|Michael Ian Black hosts the competition series "Reality Bites Back," which premieres tonight.|
At this point, the networks and cable channels let fly more than 150 unscripted series a year. And while a few of them try to play it straight - the cautionary diaperings of "The Baby Borrowers," the tear-duct seizures on "Extreme Makeover: Home Edition" - most reality shows do like to tug on our pigtails. From the demented soap operatics of Tila Tequila and those lunatic "American Idol" auditions to the ironic glee of "Kathy Griffin: My Life on the D-List," they openly dabble in humor and burlesque.
So "Reality Bites Back," a new reality TV spoof on Comedy Central, feels a bit redundant and unnecessary. The show, which premieres tonight at 10:30, is a parody of a genre that is already more or less self-parodying.
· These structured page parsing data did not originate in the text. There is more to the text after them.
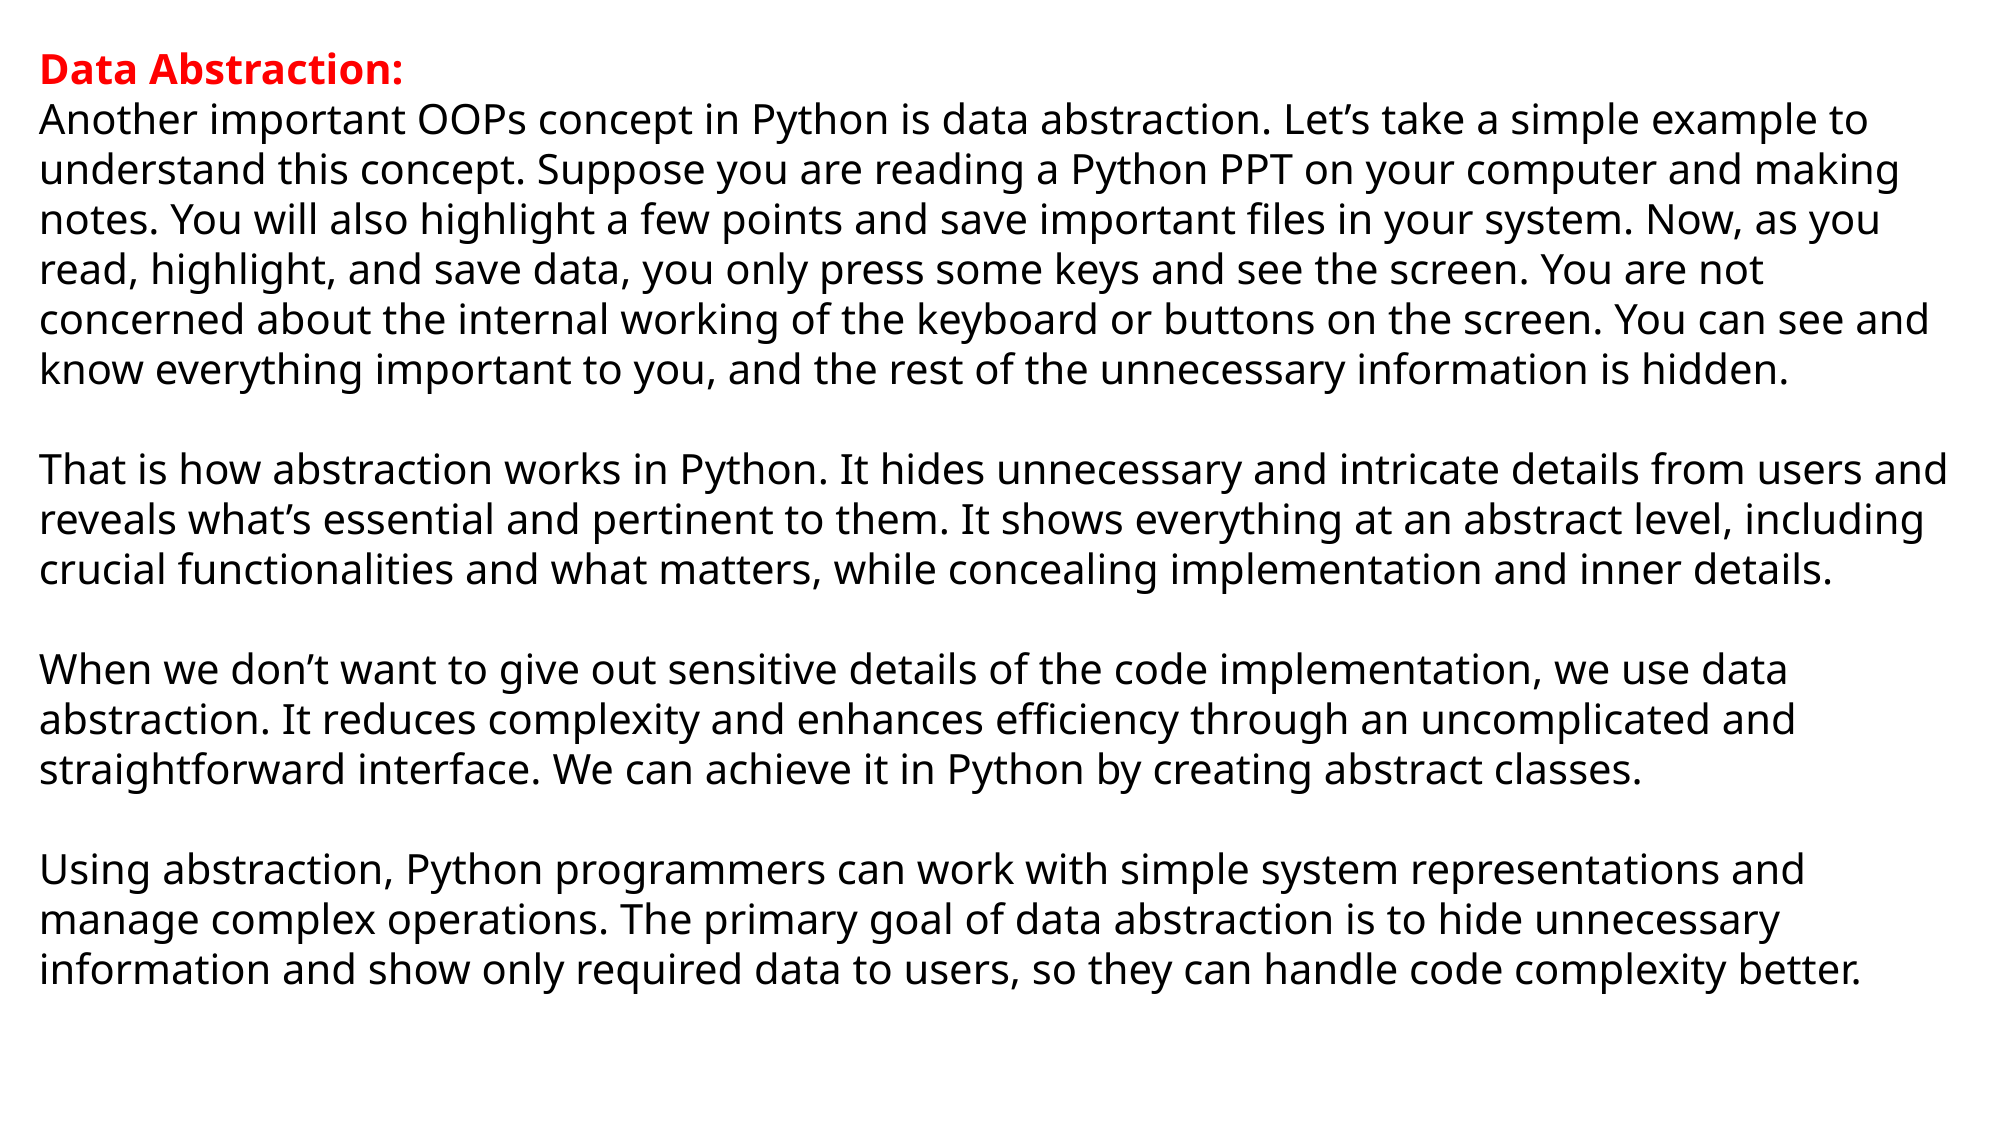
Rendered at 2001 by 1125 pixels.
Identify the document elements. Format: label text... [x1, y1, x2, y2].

text_box Data Abstraction: Another important OOPs concept in Python is data abstraction. Let’s take a simple example to understand this concept. Suppose you are reading a Python PPT on your computer and making notes. You will also highlight a few points and save important files in your system. Now, as you read, highlight, and save data, you only press some keys and see the screen. You are not concerned about the internal working of the keyboard or buttons on the screen. You can see and know everything important to you, and the rest of the unnecessary information is hidden. That is how abstraction works in Python. It hides unnecessary and intricate details from users and reveals what’s essential and pertinent to them. It shows everything at an abstract level, including crucial functionalities and what matters, while concealing implementation and inner details. When we don’t want to give out sensitive details of the code implementation, we use data abstraction. It reduces complexity and enhances efficiency through an uncomplicated and straightforward interface. We can achieve it in Python by creating abstract classes. Using abstraction, Python programmers can work with simple system representations and manage complex operations. The primary goal of data abstraction is to hide unnecessary information and show only required data to users, so they can handle code complexity better. [24, 35, 1976, 1051]
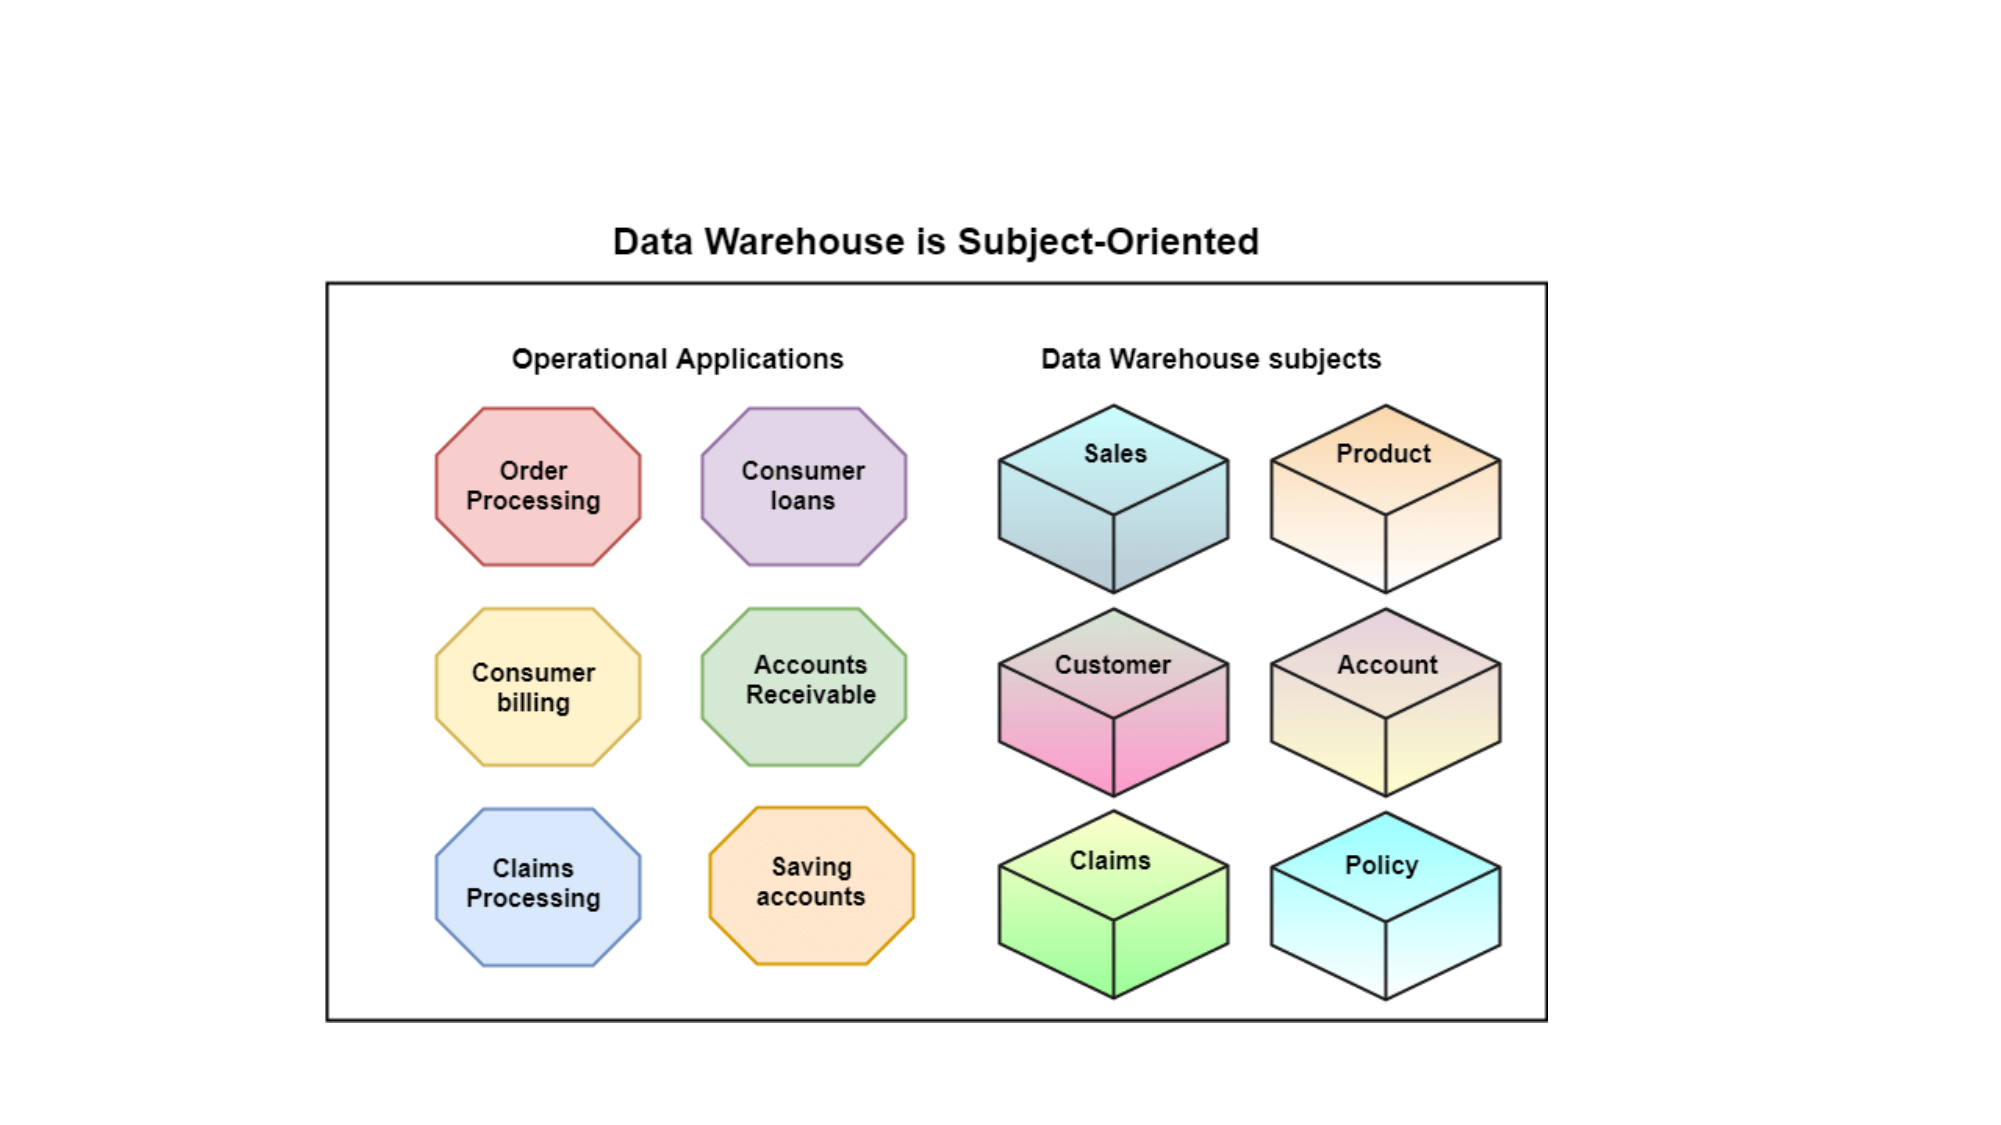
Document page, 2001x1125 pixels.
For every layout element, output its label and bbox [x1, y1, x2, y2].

picture [325, 217, 1548, 1023]
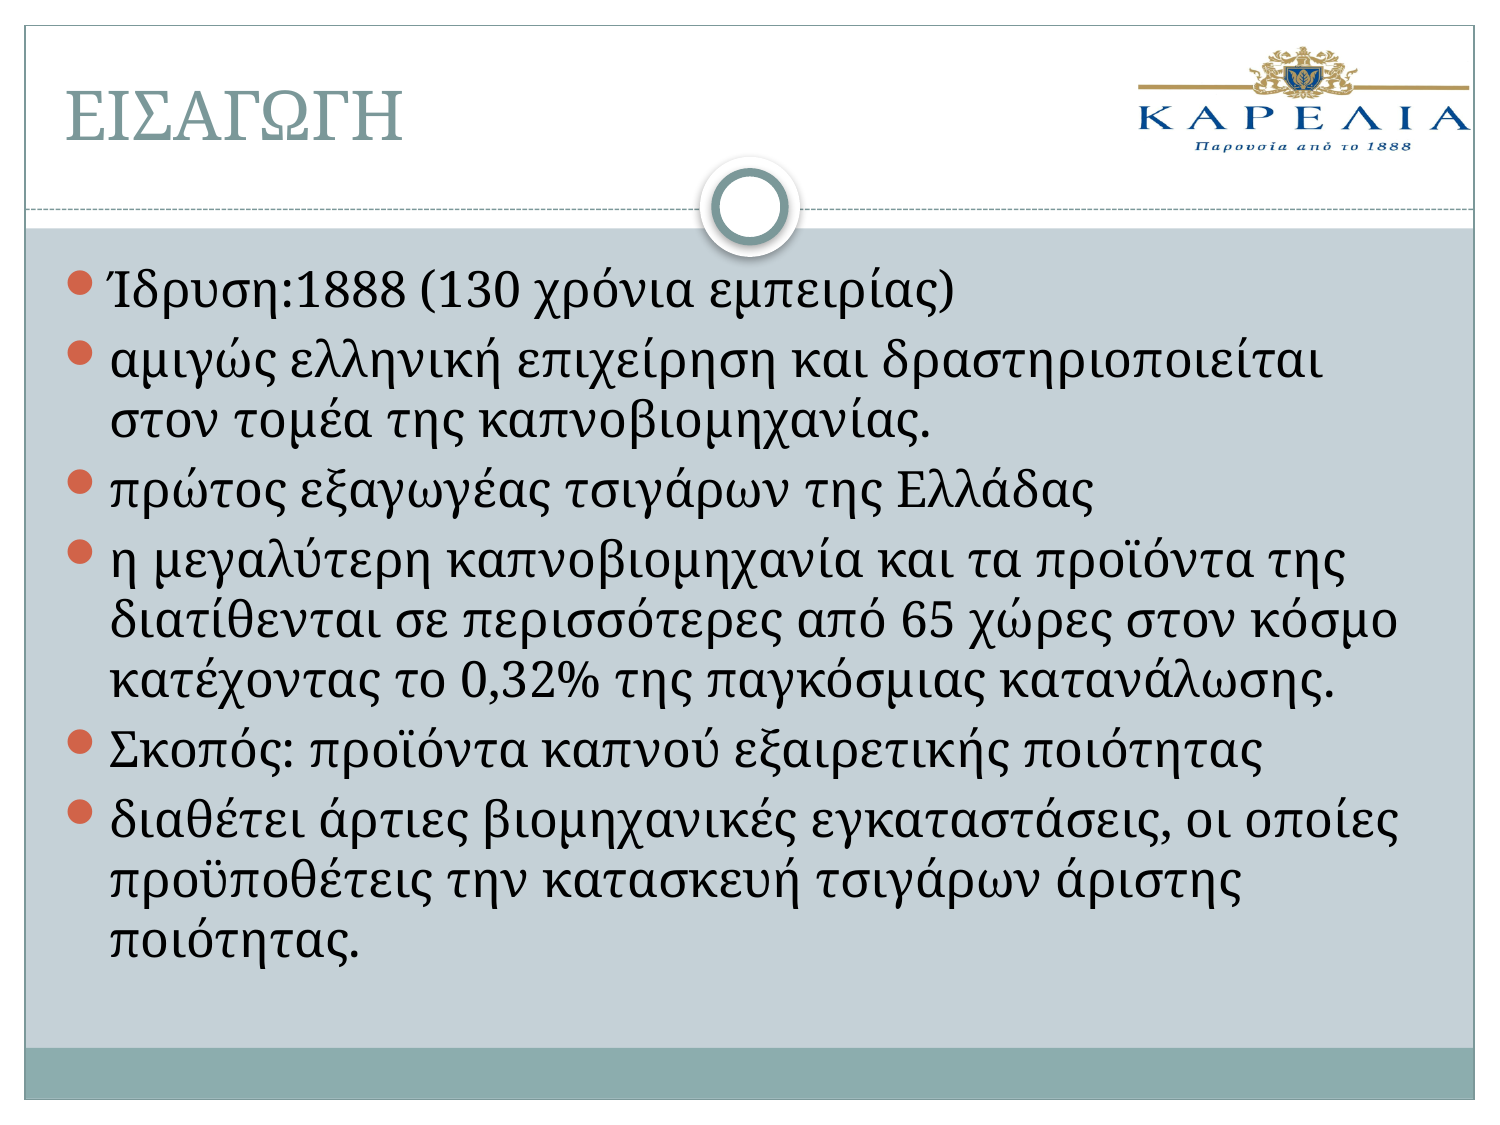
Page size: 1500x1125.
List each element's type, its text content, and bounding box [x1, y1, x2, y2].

picture [1136, 34, 1471, 163]
title ΕΙΣΑΓΩΓΗ [49, 37, 1131, 162]
list Ίδρυση:1888 (130 χρόνια εμπειρίας) αμιγώς ελληνική επιχείρηση και δραστηριοποιείται στον τομέα της καπνοβιομηχανίας. πρώτος εξαγωγέας τσιγάρων της Ελλάδας η μεγαλύτερη καπνοβιομηχανία και τα προϊόντα της διατίθενται σε περισσότερες από 65 χώρες στον κόσμο κατέχοντας το 0,32% της παγκόσμιας κατανάλωσης. Σκοπός: προϊόντα καπνού εξαιρετικής ποιότητας διαθέτει άρτιες βιομηχανικές εγκαταστάσεις, οι οποίες προϋποθέτεις την κατασκευή τσιγάρων άριστης ποιότητας. [49, 250, 1445, 1001]
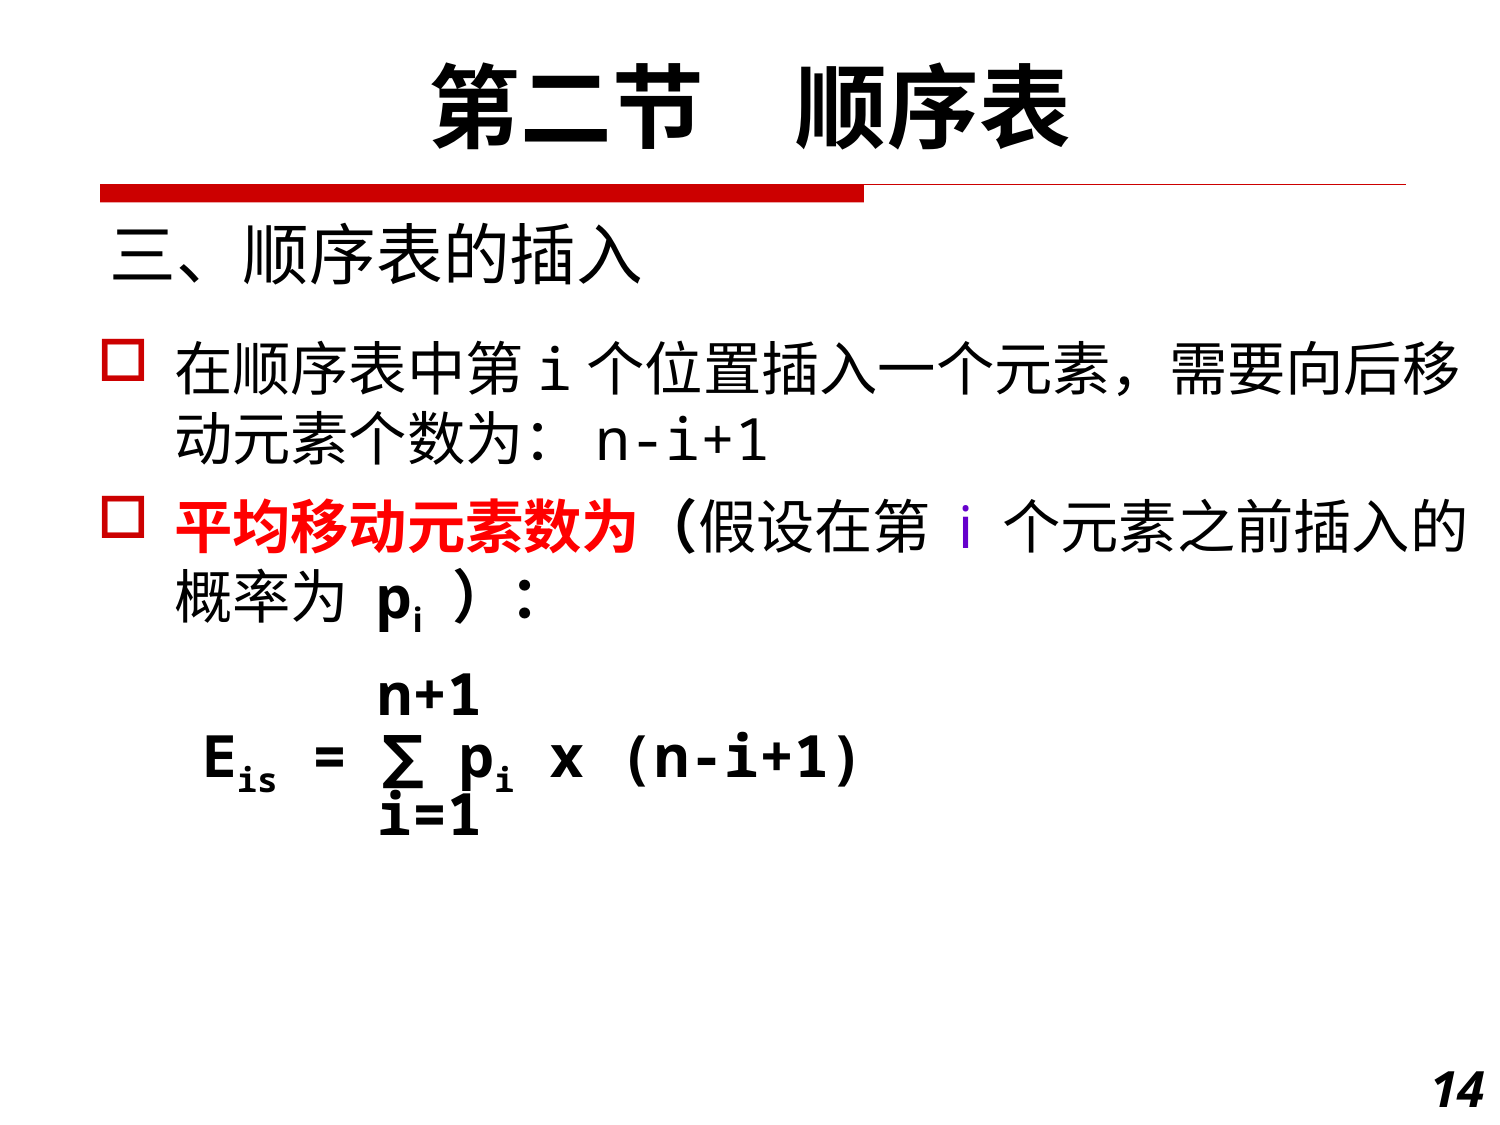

It's like trying to mock William Shatner or George Hamilton - they're already way ahead of you. "Reality Bites Back," which is hosted by Michael Ian Black from "The State" and "Ed," tries to poke holes in a phenomenon that - let's face it - really doesn't hold much water anyway.
Each week, the 10 comedian-type people of "Reality Bites Back" will send up a different reality series, using titles such as "So You Think You Can Dive," "The Amazing Disgrace," "Almost American Gladiators," and "The Big Chubby." Based on a preview of tonight's takeoff on "Big Brother," called "Extreme Manipulation: Home Edition," the satire is as funny as the fake titles - that is, not very. The comics are tricked not only into attempting to seduce one of their parents or grandparents in a darkened room, but into spending days with them. Contests are held, Freudian taboos are teased, and one comic is finally eliminated.
It's all kooky nonsense - staged kooky nonsense - which isn't as much a comic exaggeration of "Big Brother" as it is a reenactment. Meanwhile, Black presides over the show like Julie Chen meets James Lipton. "In the business," he intones amid the incest-flirting prank, "we call that a twist." Then, holding up an ice-cream cone, he adds, "In the ice cream business, we call this a twist." Yeah, it's that funny.
The "Reality Bites Back" performers include Donnell Rawlings from "Chappelle's Show," Bert Kreischer from Spike's "Fresh Baked Video Games," and Mo Mandel, a standup who likes to riff on his hippie parents. You'll also get to see Theo Von, formerly Theo Vonkurnatowski, the dude from Louisiana who was on MTV's "Road Rules" and "America's Prom Queen." Theo appears to want to cross over from reality to the comedy fast lane, but, alas, I don't think he's chosen a very sturdy vehicle.